At the end of her performance, Alvarado kneeled while tilting her head back and raising a fist from her right hand.
According to the Associated Press, the 18-year-old first-time Olympian had said that she choreographed the end of her routine to show support for the Black Lives Matter movement.
On Friday, Alvarado said that she performed the move during training which she hoped to do during her routine to “highlight the importance of equal rights on a global stage, and champion treating all with respect and dignity.”
“Because we’re all the same,” she said, “and we’re all beautiful and amazing.”

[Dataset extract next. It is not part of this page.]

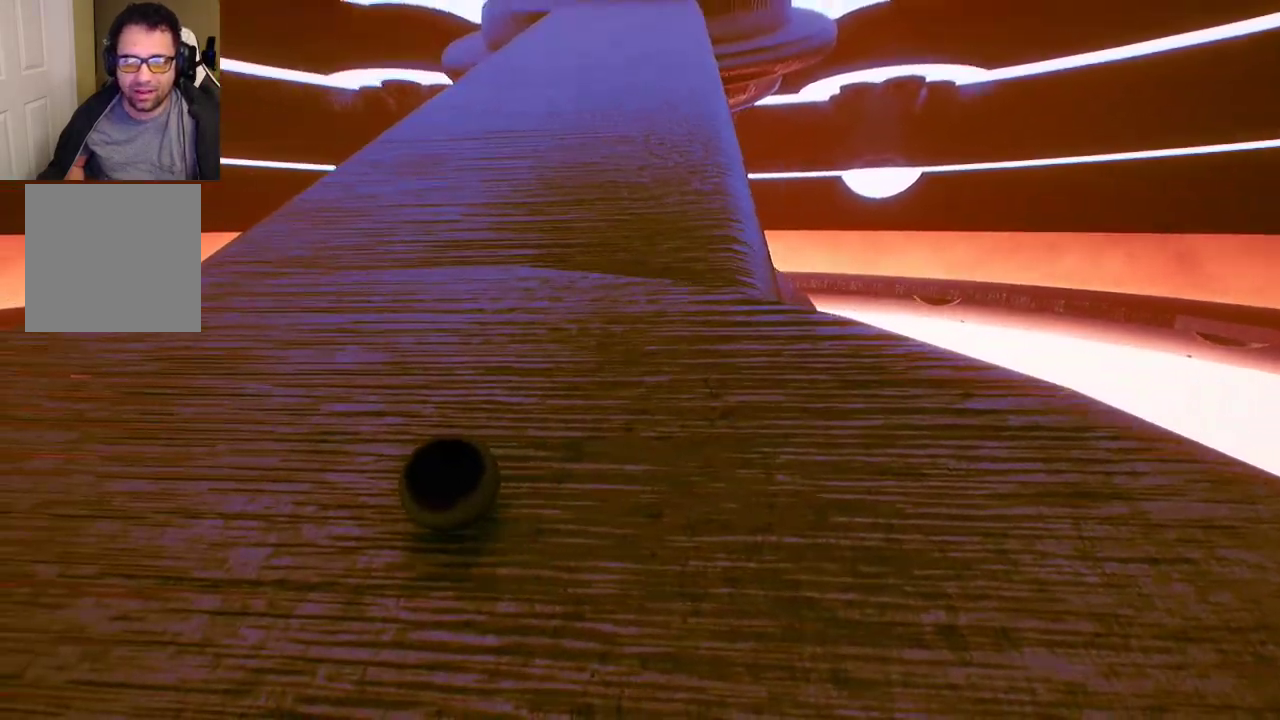
{"buttons": [], "left_stick": "up", "right_stick": "center", "events": [[150, "right_stick", "center"]]}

Her routine on Sunday will be her only chance on the Olympic stage. The AP reported she scored a 12.166 on the floor, which did not qualify her to move on to the finals.
Costa Rican gymnast Luciana Alvarado took a knee and raised her fist after her floor routine at the #TokyoOlympics in support of #BLM. @MrShannonLanier says, "I think it was a beautiful sentiment because it just isn't our fight here. This is a global issue that we're facing." pic.twitter.com/cgzCoPl1GU
— BNC (@BNCNews) July 26, 2021
Since that was Alvarado’s only performance, she will likely not face any punishment for her political demonstration since it was technically part of her routine, according to multiple news organizations.
The International Olympic Committee changed certain rules leading up to the Tokyo 2020 Olympic Games. The guidelines for the games were meant to allow athletes to “express their views” in mixed zones, during interviews or press conferences, and on social media.
The guidelines still meant to “preserve the competition” on the “Field of Play” during ceremonies, medal ceremonies, or in the Olympic Village. The IOC AC Chair Kirsty Coventry said, “The new guidelines are a result of our extensive consultation with the global athletes’ community.” Coventry added:
“While the guidelines offer new opportunities for athletes to express themselves prior to the competition, they preserve the competitions on the Field of Play, the ceremonies, the victory ceremonies and the Olympic Village. This was the wish of a big majority of athletes in our global consultation.”
According to Yahoo Sports, Alvarado is also the first gymnast from Costa Rica to qualify for the Olympics.